SOLVED: Should SNMP Be Open on the Internet & How to Test

One of our tech’s working in another city had a client with an auditor’s penetration test report indicating their SNMP was accessible on the internet from three different servers. They wanted to know if that was a bad thing and if it is bad, how they can test for it to confirm the auditors findings and then stop it. Here are the answers.

What Is SNMP In Simple Terms?

SNMP, or Simple Network Management Protocol, is a protocol used mostly for monitoring network devices such as routers, switches, servers, UPS’s, printers, and more. I can also be used to do very basic remote management of those devices. It allows network administrators to gather information about network performance, detect network faults, and configure network devices.

Uncessesary SNMP Details You MIGHT Care About:

Key Components of SNMP:

• Managed Devices: These are network devices that have SNMP agents installed.

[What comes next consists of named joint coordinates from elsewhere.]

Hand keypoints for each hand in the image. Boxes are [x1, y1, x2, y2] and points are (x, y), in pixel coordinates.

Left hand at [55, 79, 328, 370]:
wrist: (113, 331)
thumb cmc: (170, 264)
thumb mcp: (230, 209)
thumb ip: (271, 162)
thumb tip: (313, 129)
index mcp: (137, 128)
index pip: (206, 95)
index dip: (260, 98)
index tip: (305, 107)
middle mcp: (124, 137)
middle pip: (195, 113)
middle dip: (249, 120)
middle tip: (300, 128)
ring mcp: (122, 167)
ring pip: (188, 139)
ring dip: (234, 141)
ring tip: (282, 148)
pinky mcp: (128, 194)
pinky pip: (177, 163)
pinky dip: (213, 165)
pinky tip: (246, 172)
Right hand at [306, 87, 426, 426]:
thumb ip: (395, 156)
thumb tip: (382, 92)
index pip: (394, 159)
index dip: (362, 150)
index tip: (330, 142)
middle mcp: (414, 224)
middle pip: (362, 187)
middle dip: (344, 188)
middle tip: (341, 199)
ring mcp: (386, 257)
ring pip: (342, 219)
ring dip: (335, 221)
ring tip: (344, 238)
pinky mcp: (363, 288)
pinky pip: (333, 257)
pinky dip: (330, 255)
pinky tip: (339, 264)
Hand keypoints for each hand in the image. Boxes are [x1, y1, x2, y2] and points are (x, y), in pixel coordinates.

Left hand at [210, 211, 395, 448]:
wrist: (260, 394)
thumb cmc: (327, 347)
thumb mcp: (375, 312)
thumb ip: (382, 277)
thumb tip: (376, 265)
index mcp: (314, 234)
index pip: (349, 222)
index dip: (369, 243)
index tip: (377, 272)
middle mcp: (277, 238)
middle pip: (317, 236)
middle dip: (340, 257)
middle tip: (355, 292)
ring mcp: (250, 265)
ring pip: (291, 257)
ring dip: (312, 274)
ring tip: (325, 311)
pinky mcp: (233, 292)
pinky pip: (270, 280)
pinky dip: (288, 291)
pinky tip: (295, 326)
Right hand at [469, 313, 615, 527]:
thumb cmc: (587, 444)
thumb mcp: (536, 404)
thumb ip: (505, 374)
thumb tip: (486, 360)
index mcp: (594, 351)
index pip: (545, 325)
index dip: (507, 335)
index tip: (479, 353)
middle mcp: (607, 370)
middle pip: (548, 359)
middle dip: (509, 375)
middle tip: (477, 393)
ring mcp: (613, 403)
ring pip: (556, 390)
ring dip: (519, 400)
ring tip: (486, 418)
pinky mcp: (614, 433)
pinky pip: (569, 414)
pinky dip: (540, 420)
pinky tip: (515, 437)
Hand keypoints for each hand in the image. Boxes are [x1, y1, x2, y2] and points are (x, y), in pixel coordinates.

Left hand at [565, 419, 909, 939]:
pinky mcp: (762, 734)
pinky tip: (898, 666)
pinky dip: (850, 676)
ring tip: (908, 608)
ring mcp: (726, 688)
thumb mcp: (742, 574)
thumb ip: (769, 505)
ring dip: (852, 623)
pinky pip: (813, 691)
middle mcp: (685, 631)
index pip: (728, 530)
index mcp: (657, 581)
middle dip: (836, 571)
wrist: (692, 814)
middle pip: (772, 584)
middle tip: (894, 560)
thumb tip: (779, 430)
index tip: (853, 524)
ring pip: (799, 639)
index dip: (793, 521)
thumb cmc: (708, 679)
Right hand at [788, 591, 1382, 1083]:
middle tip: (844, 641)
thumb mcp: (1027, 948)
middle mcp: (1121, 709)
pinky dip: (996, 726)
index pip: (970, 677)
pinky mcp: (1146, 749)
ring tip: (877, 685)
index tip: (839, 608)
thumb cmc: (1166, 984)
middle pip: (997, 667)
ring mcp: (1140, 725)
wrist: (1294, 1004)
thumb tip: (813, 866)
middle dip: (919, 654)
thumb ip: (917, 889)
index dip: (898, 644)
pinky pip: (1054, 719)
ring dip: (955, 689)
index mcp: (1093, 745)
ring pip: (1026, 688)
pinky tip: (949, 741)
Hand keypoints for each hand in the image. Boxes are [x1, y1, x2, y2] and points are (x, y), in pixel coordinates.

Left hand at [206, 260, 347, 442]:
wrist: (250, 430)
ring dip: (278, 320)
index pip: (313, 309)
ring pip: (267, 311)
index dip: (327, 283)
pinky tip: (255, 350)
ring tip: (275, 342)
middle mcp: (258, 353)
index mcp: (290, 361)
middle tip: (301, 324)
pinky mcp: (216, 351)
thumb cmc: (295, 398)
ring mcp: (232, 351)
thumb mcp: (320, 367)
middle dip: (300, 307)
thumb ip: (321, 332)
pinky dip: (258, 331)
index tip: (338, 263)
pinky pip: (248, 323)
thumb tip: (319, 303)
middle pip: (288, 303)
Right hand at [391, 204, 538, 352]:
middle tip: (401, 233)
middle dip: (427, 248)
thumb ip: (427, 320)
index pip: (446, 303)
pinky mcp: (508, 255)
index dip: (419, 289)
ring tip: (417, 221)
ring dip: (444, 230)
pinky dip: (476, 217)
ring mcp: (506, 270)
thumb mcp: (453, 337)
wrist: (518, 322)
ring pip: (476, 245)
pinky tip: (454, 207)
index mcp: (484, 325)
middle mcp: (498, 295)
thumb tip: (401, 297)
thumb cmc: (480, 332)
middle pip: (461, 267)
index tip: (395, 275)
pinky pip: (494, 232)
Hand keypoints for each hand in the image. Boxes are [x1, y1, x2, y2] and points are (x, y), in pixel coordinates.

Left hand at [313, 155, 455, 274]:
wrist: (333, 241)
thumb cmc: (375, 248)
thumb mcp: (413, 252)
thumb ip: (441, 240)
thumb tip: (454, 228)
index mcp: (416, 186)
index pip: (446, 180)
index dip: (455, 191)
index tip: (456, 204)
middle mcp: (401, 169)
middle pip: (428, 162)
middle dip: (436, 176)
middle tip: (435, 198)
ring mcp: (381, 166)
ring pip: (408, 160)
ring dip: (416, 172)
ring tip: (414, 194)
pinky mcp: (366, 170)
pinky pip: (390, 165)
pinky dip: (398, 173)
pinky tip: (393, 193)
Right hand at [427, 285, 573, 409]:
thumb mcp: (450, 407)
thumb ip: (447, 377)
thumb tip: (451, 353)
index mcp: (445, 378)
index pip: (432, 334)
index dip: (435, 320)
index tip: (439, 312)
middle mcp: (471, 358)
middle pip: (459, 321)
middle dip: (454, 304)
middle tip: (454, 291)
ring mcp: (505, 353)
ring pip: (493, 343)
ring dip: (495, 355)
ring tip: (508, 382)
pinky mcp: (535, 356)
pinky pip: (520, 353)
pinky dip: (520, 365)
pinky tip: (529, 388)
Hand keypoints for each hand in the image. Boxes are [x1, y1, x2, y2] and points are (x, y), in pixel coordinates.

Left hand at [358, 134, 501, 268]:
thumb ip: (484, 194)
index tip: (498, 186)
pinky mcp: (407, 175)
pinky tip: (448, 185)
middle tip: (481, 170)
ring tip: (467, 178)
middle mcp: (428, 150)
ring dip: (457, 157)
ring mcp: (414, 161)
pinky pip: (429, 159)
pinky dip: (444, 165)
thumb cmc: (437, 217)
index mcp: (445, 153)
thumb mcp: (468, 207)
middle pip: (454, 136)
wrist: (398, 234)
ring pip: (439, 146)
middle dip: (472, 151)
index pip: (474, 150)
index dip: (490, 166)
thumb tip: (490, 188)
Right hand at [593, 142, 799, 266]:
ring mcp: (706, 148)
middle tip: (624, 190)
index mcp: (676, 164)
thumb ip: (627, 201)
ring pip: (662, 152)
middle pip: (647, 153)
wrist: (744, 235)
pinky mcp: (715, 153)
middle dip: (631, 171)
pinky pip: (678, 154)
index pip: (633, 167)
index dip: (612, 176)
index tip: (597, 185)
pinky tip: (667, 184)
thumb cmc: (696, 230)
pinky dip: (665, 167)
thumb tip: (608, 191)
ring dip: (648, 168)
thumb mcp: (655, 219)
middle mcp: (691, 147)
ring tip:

They collect and store management information and make it available to SNMP managers
• SNMP Agents: Software running on managed devices that collect data about the device’s status and performance and communicate this information to the SNMP manager
• SNMP Managers: Also known as Network Management Systems (NMS), these are applications that monitor and manage SNMP-enabled devices. They send requests to agents and receive responses

How SNMP Works:

1. Polling: The SNMP manager sends a request to the SNMP agent for information
2. Traps: The SNMP agent sends unsolicited alerts (traps) to the SNMP manager when certain events occur
3. Set Commands: The SNMP manager can send commands to configure or control the managed device

SNMP Versions:

• SNMPv1: The original version, which provides basic features but lacks security
• SNMPv2c: An improved version with better performance and additional features, but still lacks strong security
• SNMPv3: The latest version, which includes enhanced security features such as authentication and encryption

Should SNMP Be Exposed To The Internet

Not unless you like getting hacked or you have some very unusual configuration with some very tight firewall rules to allow only some destinations to access your SNMP.

Simple Network Management Protocol is inherently insecure because its messages are not encrypted, making it vulnerable to various types of attacks. Allowing SNMP traffic to be accessible from the internet can expose your network to potential threats, such as unauthorized access to network information and management capabilities.

To enhance security, it is recommended to block SNMP traffic at your firewall and only allow it within your internal network. This helps prevent malicious actors from exploiting SNMP vulnerabilities and gaining access to sensitive information.

How To Determine If SNMP Is Open To The Internet

It is very easy to tell if SNMP is exposed on the Internet. You just need to download free port scanner and try to connect.

1. Get Off The LAN: If you are in the office, leave. You are testing if SNMP is exposed on the internet, not in the office, so go home or VPN to some other network.
2. Download A Port Scanner: We like the free one from Microsoft named PortQry tool which you can source directly from Microsoft HERE
   • Run the “install” and it will simply expand the files into the C:\PortQryV2 folder
3. Open Command Prompt: Run Command Prompt with Administrative privileges and type CD C:\PortQryV2
4. Run PortQry: Use the following command to check if the SNMP port is open:
   portqry.exe -n [YourDomainOrIPAddress] -p udp -e 161
   This command will check if the UDP port 161 is open on the specified server.

If the port is open, you should see a message indicating that the port is listening. If the port is closed, you will see a message indicating that the port is not listening.